La importancia de afiliar a los empleados a la seguridad social desde el primer día

Trabajar sin protección social es trabajar al borde del abismo
Hay una reflexión que brilla por su ausencia en la mayoría de los procesos de contratación: ¿qué sucedería si este trabajador sufre un accidente esta tarde, cuando todavía no hemos terminado los papeles?
La respuesta, en la mayoría de los casos, es incómoda: el trabajador quedaría desprotegido, y la empresa asumiría una responsabilidad para la que nadie está preparado.
Este no es un ejercicio teórico diseñado para asustar a los empresarios. Es una realidad cotidiana que ocurre en miles de empresas de todos los tamaños, en todos los sectores y en todos los países.
El tiempo que transcurre entre el primer día y la afiliación: un vacío peligroso
En gran parte de las empresas hay un período que se da por sentado como parte del proceso. Esa etapa de transición no es inocua.
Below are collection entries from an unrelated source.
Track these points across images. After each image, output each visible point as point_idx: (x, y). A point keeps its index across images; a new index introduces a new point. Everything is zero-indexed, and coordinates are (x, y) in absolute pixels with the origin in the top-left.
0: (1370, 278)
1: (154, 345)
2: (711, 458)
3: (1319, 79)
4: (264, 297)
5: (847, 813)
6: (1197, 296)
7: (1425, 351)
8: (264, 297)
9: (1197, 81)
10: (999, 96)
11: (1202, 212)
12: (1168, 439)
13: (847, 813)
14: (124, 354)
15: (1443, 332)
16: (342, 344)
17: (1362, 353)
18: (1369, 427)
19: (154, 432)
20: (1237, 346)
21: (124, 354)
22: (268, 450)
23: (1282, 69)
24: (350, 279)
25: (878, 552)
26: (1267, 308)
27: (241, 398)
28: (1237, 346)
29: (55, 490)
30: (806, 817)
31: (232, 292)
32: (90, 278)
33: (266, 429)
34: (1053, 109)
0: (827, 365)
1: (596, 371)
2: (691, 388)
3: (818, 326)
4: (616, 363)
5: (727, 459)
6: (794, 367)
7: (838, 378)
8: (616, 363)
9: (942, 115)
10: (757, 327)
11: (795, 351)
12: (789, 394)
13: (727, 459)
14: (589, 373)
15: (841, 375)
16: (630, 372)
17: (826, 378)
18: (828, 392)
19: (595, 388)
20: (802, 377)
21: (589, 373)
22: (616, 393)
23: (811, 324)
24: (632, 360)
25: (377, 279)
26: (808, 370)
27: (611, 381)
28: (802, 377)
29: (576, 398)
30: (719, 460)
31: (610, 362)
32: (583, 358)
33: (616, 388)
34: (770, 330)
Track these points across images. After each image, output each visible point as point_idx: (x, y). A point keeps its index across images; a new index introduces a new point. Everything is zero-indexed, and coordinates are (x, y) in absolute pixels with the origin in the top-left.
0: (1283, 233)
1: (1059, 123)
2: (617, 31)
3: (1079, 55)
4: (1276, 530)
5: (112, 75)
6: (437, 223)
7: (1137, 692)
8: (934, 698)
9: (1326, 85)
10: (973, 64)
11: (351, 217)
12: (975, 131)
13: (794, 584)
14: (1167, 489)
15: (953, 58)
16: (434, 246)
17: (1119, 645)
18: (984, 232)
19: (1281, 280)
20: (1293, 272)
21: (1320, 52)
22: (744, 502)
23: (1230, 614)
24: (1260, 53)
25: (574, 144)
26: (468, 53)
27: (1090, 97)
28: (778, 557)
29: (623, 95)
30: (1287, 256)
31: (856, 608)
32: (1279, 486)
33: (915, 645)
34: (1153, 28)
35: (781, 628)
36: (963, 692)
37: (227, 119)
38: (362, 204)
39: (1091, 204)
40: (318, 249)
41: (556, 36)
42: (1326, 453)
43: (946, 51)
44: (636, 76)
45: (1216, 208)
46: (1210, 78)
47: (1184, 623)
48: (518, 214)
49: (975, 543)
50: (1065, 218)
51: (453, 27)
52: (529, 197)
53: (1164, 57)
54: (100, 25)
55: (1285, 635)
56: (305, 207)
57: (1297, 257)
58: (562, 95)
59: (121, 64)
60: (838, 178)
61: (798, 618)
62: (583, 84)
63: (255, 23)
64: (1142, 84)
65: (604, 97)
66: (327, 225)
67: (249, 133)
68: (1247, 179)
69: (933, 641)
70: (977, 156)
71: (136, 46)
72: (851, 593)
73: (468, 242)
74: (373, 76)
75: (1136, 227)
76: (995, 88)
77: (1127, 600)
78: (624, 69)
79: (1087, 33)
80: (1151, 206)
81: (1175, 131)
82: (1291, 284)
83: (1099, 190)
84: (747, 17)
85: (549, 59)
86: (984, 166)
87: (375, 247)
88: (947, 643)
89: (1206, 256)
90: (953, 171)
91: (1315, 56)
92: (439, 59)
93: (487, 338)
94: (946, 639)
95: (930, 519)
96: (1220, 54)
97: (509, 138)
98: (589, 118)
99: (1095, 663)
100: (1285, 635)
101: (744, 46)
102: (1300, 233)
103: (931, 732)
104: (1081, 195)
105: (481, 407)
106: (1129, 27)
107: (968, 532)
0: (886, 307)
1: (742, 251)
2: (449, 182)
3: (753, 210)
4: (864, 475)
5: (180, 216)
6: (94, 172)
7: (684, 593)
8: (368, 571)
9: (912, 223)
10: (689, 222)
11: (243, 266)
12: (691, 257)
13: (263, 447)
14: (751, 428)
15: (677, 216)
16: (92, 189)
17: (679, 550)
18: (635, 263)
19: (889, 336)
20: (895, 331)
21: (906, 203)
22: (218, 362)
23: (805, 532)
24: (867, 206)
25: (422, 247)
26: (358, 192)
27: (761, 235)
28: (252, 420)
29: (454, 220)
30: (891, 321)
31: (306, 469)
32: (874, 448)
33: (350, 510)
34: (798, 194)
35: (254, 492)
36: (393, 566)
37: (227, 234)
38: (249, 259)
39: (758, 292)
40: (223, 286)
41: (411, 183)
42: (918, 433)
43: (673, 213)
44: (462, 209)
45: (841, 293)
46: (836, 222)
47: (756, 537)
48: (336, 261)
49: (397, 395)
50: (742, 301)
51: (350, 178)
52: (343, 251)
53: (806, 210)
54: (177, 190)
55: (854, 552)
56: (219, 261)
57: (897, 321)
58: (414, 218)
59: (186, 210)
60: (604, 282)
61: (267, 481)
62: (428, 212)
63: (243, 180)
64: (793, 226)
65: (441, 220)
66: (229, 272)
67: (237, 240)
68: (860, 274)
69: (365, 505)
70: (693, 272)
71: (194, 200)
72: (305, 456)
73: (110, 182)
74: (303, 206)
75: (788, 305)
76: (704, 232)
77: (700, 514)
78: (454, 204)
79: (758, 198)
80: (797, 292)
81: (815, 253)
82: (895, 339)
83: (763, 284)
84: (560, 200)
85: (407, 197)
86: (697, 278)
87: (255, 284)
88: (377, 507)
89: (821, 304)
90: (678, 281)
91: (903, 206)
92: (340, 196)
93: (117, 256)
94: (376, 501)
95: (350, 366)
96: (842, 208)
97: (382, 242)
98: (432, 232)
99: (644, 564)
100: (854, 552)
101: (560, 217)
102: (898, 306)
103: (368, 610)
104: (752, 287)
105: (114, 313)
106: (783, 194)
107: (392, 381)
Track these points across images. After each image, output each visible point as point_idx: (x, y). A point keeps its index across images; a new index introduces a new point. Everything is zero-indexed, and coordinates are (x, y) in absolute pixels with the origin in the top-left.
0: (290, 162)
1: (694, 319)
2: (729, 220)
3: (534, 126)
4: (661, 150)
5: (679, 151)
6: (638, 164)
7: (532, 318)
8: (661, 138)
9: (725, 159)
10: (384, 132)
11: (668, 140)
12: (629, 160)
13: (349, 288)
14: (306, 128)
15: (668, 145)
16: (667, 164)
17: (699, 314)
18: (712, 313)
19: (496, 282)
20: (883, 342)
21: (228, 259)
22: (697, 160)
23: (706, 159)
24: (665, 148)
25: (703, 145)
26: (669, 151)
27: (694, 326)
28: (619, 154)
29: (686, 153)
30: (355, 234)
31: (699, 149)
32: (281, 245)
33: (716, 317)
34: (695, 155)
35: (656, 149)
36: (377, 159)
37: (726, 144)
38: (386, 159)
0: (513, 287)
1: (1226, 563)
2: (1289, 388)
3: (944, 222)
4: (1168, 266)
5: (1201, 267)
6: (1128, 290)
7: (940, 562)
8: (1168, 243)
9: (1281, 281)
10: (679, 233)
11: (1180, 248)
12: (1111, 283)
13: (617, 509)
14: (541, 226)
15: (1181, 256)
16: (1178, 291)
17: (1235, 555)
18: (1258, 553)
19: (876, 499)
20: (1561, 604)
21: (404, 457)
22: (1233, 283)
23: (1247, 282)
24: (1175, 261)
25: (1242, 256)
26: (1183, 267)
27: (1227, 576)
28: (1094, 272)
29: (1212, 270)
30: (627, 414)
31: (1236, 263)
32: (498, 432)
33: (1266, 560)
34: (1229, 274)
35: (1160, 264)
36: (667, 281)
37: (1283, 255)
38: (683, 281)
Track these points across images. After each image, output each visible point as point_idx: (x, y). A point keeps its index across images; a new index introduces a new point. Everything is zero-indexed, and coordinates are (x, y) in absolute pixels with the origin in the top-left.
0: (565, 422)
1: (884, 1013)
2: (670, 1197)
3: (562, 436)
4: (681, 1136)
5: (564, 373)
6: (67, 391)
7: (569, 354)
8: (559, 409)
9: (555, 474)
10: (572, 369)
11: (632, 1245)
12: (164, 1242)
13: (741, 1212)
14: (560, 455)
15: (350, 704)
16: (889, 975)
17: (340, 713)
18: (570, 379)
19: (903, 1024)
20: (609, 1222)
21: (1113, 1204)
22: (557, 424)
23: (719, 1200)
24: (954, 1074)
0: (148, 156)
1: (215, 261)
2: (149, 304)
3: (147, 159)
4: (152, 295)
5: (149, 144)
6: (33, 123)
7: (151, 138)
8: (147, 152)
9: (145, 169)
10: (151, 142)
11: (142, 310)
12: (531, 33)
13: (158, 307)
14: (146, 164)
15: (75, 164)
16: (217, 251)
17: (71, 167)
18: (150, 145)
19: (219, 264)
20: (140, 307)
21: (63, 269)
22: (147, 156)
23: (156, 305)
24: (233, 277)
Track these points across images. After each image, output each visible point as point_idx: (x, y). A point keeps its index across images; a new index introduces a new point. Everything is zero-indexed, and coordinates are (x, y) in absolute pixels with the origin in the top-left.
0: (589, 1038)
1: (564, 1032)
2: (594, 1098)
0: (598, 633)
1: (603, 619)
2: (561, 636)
Es un tiempo durante el cual el trabajador está completamente expuesto sin que él lo sepa ni lo haya consentido.
Piénsese por un momento desde la perspectiva del empleado. Ese trabajador confía, con razón, en que su empleador ha cumplido con los trámites correspondientes. Y esa buena fe depositada en el empleador, cuando no se corresponde con la realidad, deja a la persona en una situación que no eligió y que no conoce.
La protección que otorga el sistema de seguridad social no es una recompensa por superar el período de prueba
Este es, sin duda, uno de los equívocos más costosos que puede tener un empresario respecto a sus obligaciones con el personal. Hay quienes piensan que tiene sentido esperar a ver si la persona funciona antes de invertir en su protección social.
La ley no contempla esa lógica. En el momento exacto en que se inicia la relación laboral, el empleador adquiere el deber de inscribir al trabajador en el sistema.
No hay norma alguna que autorice a una empresa a poner en riesgo la seguridad de una persona mientras evalúa si merece ser protegida. Y a pesar de ello, este comportamiento es frecuente. Y esa frecuencia es una señal de alerta que el mundo empresarial no puede seguir ignorando.
Lo que se juega un trabajador no afiliado en cada jornada laboral
La seguridad social, leer más en su concepción más completa, es un sistema diseñado para acompañar al trabajador en los momentos más vulnerables de su vida laboral.
Esa red cubre la enfermedad que aparece sin avisar. Pero esa red solo funciona si el trabajador está dentro de ella.
Cada día sin afiliación es un día en que el trabajador enfrenta su jornada sitio web sin ese respaldo.
La empresa que cumple con sus trabajadores construye sobre suelo firme
Independientemente de la dimensión moral y del marco normativo, existe una razón de conveniencia empresarial que no puede ignorarse: las empresas que protegen a sus trabajadores generan entornos laborales más estables, más productivos y más atractivos para el talento.
Una persona que sabe que cuenta con respaldo institucional puede concentrarse en sus funciones sin la angustia de la desprotección.
Y en el otro extremo, cuando un empleado se entera de que estuvo desprotegido durante sus primeras semanas, el daño en la relación laboral es casi siempre irreparable.
Afiliar desde el primer día no requiere grandes recursos ni procesos complicados
El principal obstáculo para la afiliación oportuna no es técnico ni económico.
Cuando una empresa decide que afiliar al trabajador desde el primer día es innegociable, la inscripción deja de ser un pendiente para convertirse en el punto de partida de cada nueva relación laboral.
Cumplir con este deber sin dilaciones es la forma más concreta y más honesta de decirle a una persona: tu bienestar importa, y esta empresa lo demuestra con hechos desde el primer instante.